So we implemented it and the results were really good. It only officially supported shadows but worked like a charm for AO, too. The lack of support for reflections was not a problem for us as we were not doing reflections. I learned that the latest version of this denoiser now supports reflections but we haven't tried it yet. Regarding the console just know that the stock AMD version still had to be adapted somewhat to fully work on console. Wave32 and Wave64 mode is automatically chosen by the driver on PC but it's not on console.

And wave intrinsics are not exactly the same. As we were satisfied with the results we had so far we had to implement the last features without which we couldn't ship a raytraced game. I won't cover the console part here but I'll just say that the APIs are different enough that we had to write two almost completely different low level code paths. We still managed to keep the high level code similar enough to ease maintenance.

Moving objects were very easy to handle, we just had to update the TLAS. Skinned meshes were a little trickier. For performance reasons we had already implemented the skinning compute shader to pre-skin all the needed meshes at the beginning of the frame. We then use them during the remaining of the frame as if they're static meshes.

It turned out to be exactly what we needed. We only had to refit the BLASes each frame with the updated geometry. Alpha test was a lot more difficult to support correctly, mostly because the renderer was still not bindless. We had to collect all the needed textures in each frame and add their descriptors in an unbuffered resource heap. We also had to maintain an indirection table in order to reference them from the raytracing data.

On PC texture streaming was easy to support as we can sample from mipmap 0 which has the best resolution available. It was more complicated on consoles but it was also due to the lack of bindless resources. The final step we couldn't avoid was optimization.

As soon as we enabled raytrace, the framerate tanked for multiple reasons. We had a lot of CPU side code to manage: the BLAS and TLAS updates as it had to handle load switches in addition to animations. We were able to multi-thread it quite easily. AO is very costly, more costly than shadows for the same ray count because of ray direction divergence. GPUs never like divergent stuff and ray direction is not an exception. So we added an option to compute AO in half resolution.

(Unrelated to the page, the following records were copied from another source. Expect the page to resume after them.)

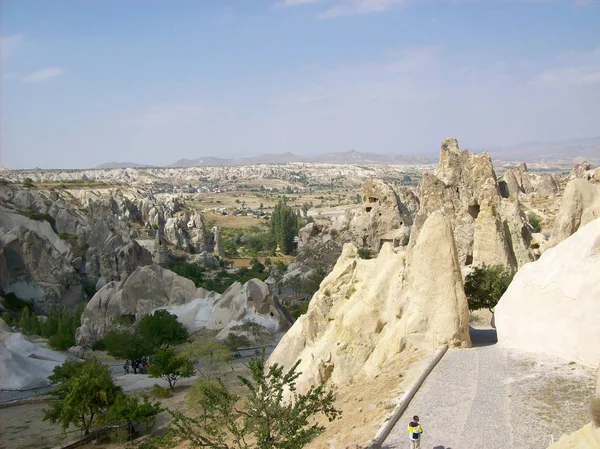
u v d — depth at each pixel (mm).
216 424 22359
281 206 183750
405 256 35031
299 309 79125
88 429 43375
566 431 19562
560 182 122438
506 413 21531
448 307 30156
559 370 24984
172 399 50719
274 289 106438
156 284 79000
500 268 41531
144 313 76625
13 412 49469
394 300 33031
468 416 21672
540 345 27781
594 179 54969
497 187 61125
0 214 110812
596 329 25312
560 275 28297
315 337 36875
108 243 111562
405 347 30547
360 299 35094
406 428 21484
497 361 27078
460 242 60375
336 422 25625
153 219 162125
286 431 20562
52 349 69500
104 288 79312
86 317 76938
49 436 43250
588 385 22984
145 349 62844
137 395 51000
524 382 24172
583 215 43656
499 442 19547
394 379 27203
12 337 64312
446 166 65062
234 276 121000
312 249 113938
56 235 112875
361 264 38375
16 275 98500
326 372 33281
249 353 65750
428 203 64188
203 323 74812
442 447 19734
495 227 44562
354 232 107125
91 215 122688
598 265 26516
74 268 107438
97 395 42719
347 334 33562
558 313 27359
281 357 38375
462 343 29984
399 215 103562
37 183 192375
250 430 21250
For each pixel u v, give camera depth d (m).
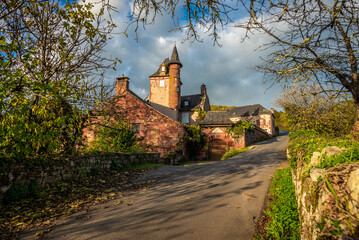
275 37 4.17
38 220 4.05
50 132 5.81
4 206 4.55
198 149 24.31
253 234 3.45
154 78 33.66
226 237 3.36
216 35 3.09
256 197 5.46
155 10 2.74
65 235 3.47
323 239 1.53
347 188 1.67
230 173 9.17
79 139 8.18
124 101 21.41
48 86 4.13
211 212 4.46
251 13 2.69
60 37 5.26
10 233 3.51
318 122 7.88
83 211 4.57
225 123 24.20
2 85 3.85
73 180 6.82
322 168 2.50
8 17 4.47
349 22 3.66
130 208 4.79
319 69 4.55
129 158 11.33
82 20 5.11
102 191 6.29
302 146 4.88
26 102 4.00
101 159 8.64
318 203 1.97
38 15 4.77
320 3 2.92
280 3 2.61
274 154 15.82
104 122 10.60
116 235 3.46
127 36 4.18
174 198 5.57
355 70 4.72
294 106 9.26
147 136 20.77
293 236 3.06
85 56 5.56
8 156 4.89
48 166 5.91
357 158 2.40
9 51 4.28
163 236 3.42
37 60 4.58
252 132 29.06
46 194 5.48
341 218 1.50
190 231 3.59
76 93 6.18
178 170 10.52
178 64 32.81
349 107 7.43
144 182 7.61
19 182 5.06
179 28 3.01
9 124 4.74
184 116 34.28
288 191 5.25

It was also a big performance win. BLAS and TLAS updates were good candidates for async as they use a lot of ALUs but are not very hungry in terms of memory bandwidth. DispatchRays shaders don't use the same hardware units as regular shaders or not as intensively. We were able to launch them on async pipes in parallel to other GPU work and it was also a huge gain. It was a huge gain we expected to have on GPUs known to have dedicated ray tracing hardware units, but it was also a huge gain on all vendors' GPUs.

As a final word, I'd like to thank AMD for their support. It's been a pleasure working with them and Lou will now tell you more about the exciting features we're still adding into Deathloop together. Bye! Hi and thanks to Gilles for covering the first part of this presentation. I will cover now the second part. And yeah, I'm Lou, I'm a GPU Developer Technology Engineer at AMD and for the past few months or even years I worked together with Arkane Studios Lyon on Deathloop. And we've done several optimizations and also feature integrations to this game and in my talk I will cover two optimizations we've done and one feature integration.

And you may already guess which feature integration it is because we released a teaser about it not too long ago and yes it is about integrating FidelityFX Super Resolution 2.0. But first let's talk about optimizations. And I picked two topics for this talk because I think they're interesting also for the wider audience and you probably also can apply some of the takeaways to your titles. So the first one is barriers. It's a bit more high level. I will talk

about barriers in general and our performance recommendations and also how to analyze barriers and how to use our tools. And yeah I will conclude this topic with a short example from Deathloop. And then the second topic will be about basically a one-line shader change that we've done. And we achieved some

quite speed up with just this minor change and usually these type of optimizations are what developers love because this change didn't had any effect on the visual output. But yeah first let's talk about barriers. And Barriers, they're not a new topic.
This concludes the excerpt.